Of all the fabulous dishes from the Middle East, this is one of our absolute favorites. Packed with exotic spices and savory flavors, it makes a perfect brunch on weekends and a fun breakfast for the whole family.

Red bell peppers and red onions are simmered until translucent and softened, but still holding their shape and are slightly chewy. Then we add garlic and a couple of tomatoes cut into chunks, and simmer until they are married. Now we add our Shakshuka sauce, which has the same look and texture as marinara, made from long simmered red bell peppers, red onions and tomatoes. We like to make a large batch of that and keep it in the refrigerator for two or three breakfasts. Or you can always buy a jar, as this dish is now more and more popular, in fact Whole Foods sells three different brands.

Now comes our Middle Eastern spices, and here is where the magic happens. In some countries of the Middle East, like Syria, Egypt and Israel, they add Za’atar, which includes ancient spices like Hyssop and Sumac. (Sumac was found in King Tut’s tomb!) They are incredibly exotic and slightly lemony, with very deep gravitas. Some countries, like Morocco, add Ras el Hanout, which has turmeric, ginger, cinnamon, fennel, anise seed, cardamom, galangal, star anise, paprika, rosebuds and lavender blossoms. We often add BOTH to our Shakshuka, and it’s mind blowing. It’s like walking through the spice bizarre in Marrakesh and tasting everything amazing that you can smell.

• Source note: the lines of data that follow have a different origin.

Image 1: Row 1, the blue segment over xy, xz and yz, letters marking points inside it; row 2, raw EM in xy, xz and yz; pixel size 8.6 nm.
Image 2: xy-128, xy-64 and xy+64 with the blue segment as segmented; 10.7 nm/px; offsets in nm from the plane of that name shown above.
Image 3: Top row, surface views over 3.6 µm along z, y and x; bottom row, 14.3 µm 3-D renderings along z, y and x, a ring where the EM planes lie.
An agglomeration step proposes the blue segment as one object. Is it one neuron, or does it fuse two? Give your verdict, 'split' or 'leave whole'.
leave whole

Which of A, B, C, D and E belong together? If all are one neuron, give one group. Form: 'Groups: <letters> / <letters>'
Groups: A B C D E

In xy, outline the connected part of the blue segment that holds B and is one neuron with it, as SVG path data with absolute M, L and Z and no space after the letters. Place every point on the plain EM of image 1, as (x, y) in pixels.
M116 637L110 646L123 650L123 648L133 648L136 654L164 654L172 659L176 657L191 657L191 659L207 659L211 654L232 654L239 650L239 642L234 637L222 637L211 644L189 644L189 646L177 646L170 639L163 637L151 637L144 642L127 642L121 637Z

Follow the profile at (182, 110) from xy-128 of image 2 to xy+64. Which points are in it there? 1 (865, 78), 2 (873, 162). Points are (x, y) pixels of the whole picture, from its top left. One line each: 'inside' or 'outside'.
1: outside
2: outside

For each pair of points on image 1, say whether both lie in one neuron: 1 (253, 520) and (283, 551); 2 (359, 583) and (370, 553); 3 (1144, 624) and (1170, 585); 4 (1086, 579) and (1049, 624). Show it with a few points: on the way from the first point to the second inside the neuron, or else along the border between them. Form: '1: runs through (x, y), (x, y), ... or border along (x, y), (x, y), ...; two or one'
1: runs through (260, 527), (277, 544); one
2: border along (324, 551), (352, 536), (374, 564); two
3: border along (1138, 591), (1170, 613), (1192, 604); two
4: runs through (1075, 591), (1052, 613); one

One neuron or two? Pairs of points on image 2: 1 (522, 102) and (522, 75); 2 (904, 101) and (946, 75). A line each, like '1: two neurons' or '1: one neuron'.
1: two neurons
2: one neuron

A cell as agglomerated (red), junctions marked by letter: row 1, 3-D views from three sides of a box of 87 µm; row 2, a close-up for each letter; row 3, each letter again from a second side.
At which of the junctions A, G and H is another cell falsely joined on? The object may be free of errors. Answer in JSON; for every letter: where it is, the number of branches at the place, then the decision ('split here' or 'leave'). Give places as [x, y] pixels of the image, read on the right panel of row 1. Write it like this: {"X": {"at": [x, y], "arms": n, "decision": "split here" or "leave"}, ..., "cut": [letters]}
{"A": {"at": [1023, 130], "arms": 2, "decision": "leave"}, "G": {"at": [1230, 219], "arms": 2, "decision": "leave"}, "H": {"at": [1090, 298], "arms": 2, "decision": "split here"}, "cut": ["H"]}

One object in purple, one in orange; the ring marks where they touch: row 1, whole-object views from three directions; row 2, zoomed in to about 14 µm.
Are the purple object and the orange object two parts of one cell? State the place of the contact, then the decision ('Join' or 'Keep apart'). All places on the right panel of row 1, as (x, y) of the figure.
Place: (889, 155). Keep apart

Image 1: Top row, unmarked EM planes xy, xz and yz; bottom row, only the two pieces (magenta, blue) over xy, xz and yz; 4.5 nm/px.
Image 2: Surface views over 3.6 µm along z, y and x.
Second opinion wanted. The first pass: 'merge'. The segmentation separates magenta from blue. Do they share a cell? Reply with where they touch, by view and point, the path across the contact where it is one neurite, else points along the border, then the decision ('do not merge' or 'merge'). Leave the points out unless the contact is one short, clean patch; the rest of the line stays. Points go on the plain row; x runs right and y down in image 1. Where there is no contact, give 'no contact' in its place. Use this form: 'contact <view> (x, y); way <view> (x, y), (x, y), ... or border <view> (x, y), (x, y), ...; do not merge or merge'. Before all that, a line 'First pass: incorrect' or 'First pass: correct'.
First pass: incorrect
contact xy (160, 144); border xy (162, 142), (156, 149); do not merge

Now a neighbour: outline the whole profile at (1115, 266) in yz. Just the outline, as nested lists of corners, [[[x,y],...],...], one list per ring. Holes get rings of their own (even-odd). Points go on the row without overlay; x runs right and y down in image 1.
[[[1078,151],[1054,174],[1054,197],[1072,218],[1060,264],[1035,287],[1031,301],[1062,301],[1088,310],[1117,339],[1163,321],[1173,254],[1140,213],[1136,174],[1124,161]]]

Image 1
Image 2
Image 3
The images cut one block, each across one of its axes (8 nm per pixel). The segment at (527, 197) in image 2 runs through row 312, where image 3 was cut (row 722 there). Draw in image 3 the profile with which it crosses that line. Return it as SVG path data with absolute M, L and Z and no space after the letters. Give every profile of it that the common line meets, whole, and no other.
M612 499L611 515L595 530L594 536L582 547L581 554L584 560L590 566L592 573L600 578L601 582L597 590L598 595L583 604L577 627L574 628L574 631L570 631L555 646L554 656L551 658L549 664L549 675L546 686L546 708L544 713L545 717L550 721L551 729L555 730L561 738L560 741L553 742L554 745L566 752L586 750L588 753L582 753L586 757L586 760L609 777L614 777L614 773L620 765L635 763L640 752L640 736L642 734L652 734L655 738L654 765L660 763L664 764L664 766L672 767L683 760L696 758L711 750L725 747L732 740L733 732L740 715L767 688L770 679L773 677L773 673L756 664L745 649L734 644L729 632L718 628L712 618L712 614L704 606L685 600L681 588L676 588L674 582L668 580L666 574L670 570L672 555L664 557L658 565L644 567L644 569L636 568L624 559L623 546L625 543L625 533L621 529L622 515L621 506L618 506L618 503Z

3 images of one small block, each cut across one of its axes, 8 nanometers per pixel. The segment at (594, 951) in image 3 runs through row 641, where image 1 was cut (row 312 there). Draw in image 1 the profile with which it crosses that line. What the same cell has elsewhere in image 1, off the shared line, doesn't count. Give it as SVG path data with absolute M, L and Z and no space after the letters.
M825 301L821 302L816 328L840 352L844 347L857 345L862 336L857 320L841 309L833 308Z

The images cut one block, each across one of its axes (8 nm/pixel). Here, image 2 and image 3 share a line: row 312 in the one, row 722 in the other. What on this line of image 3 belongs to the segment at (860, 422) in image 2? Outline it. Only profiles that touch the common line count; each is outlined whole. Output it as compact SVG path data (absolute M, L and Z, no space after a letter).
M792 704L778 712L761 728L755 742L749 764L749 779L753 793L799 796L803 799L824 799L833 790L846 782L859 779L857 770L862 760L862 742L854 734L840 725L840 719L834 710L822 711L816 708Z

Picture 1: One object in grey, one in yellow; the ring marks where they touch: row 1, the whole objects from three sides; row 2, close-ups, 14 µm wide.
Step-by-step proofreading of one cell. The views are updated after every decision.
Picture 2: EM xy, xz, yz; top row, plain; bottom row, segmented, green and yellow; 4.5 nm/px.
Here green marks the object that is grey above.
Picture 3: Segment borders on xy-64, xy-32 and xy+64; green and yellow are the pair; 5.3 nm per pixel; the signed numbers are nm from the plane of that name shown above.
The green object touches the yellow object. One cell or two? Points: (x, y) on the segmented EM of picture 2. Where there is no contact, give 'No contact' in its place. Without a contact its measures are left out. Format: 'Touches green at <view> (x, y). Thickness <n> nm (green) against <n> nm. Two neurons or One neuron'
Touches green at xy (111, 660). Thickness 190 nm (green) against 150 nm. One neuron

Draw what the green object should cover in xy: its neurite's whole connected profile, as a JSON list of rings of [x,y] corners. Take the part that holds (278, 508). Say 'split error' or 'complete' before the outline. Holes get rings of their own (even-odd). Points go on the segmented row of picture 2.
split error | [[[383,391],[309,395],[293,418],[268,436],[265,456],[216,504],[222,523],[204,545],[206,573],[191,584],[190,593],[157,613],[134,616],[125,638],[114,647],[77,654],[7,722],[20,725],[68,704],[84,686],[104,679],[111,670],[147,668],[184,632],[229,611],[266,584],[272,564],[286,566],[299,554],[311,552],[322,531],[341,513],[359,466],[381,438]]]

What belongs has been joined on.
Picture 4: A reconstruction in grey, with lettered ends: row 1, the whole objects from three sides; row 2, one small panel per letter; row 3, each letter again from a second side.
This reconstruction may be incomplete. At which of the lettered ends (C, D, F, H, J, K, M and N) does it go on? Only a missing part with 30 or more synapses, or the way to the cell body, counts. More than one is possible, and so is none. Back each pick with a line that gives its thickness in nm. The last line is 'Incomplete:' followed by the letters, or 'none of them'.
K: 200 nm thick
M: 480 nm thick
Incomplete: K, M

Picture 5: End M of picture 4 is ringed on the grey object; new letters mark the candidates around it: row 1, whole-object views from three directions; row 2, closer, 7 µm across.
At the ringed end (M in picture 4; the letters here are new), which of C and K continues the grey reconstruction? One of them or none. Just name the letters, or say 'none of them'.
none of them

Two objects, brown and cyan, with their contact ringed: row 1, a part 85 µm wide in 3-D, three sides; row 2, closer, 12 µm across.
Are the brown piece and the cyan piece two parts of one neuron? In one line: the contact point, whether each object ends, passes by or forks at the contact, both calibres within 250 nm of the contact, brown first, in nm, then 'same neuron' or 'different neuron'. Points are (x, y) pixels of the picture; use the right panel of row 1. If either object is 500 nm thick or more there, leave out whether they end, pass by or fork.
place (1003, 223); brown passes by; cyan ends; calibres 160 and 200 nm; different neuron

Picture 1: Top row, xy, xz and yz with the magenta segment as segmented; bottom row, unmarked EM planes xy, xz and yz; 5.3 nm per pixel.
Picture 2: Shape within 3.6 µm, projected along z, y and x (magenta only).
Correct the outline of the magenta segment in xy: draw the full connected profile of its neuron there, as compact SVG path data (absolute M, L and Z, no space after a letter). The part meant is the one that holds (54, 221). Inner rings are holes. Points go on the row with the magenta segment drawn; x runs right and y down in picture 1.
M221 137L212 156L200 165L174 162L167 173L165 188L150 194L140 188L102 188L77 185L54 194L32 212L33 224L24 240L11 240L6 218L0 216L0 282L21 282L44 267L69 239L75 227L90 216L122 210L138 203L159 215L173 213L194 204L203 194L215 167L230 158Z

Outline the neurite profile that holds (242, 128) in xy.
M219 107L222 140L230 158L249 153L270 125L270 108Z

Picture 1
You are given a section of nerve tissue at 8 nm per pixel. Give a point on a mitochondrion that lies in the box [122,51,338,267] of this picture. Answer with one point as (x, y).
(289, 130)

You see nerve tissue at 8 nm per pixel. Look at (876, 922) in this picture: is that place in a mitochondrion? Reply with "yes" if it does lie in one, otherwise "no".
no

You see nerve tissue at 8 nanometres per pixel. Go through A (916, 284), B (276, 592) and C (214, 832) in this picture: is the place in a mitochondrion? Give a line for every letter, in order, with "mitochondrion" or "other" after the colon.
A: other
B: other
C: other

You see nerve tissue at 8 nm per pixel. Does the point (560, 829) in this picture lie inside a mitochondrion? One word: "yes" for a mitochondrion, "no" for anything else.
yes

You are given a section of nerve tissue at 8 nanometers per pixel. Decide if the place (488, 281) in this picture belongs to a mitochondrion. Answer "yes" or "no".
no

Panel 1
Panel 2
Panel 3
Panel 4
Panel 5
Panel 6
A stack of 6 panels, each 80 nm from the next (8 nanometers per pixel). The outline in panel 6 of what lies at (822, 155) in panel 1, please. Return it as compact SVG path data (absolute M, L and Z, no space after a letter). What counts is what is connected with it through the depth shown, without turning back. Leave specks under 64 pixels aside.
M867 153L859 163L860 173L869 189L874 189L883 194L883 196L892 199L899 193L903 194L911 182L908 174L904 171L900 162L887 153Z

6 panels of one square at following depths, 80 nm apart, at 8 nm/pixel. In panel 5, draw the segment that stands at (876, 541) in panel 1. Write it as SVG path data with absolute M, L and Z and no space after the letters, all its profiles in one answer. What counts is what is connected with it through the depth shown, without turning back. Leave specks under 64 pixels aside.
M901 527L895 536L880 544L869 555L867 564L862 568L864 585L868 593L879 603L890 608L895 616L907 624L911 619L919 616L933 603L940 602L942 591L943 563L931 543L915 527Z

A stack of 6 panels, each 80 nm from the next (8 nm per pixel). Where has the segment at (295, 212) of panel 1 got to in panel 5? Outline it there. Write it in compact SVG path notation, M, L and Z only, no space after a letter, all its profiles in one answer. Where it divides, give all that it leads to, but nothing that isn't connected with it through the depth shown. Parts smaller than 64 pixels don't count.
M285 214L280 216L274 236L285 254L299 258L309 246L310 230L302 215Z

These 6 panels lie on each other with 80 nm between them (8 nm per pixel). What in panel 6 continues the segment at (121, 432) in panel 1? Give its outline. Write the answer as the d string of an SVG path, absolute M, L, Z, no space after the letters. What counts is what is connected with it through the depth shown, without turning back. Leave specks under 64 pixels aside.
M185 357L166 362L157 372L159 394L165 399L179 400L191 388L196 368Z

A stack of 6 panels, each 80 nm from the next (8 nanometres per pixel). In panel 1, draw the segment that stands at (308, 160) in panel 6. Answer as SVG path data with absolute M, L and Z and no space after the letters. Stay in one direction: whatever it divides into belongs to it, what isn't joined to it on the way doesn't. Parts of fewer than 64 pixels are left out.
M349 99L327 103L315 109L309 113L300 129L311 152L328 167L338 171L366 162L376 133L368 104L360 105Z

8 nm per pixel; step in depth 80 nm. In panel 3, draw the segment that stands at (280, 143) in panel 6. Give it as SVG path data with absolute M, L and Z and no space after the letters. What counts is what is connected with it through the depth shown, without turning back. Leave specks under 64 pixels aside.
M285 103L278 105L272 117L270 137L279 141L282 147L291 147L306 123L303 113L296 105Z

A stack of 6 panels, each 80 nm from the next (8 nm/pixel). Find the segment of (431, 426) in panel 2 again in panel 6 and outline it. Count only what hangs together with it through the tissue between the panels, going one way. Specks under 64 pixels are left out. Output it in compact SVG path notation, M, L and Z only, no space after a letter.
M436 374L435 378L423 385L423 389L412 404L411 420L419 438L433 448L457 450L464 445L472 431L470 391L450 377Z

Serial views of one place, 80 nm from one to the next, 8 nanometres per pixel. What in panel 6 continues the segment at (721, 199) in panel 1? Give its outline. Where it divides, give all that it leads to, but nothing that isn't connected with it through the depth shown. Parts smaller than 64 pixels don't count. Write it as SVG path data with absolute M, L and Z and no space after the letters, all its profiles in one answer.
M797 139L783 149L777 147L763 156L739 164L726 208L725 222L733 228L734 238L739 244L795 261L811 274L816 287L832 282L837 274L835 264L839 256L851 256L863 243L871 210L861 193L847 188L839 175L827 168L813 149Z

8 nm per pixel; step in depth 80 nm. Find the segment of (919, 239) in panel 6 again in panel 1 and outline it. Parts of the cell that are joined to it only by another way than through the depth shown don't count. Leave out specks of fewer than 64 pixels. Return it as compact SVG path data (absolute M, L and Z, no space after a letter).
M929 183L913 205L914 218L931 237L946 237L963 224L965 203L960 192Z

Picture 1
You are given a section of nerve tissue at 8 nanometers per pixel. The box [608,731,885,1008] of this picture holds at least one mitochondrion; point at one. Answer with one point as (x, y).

You can easily get both Za’atar and Ras el Hanout on Amazon, we have included a pic of both. When the sauce is simmering and the entire kitchen is redolent with spices, we add about five ounces of Feta, spreading them around so they melt into little puddles.

Finally, we make a little space in the sauce for four eggs, and simmer on low until the whites are creamy and the yolk is just starting to set up. Now everyone dives in, hopefully with seared toast, cilantro and Harissa on the side for heat. Enjoy!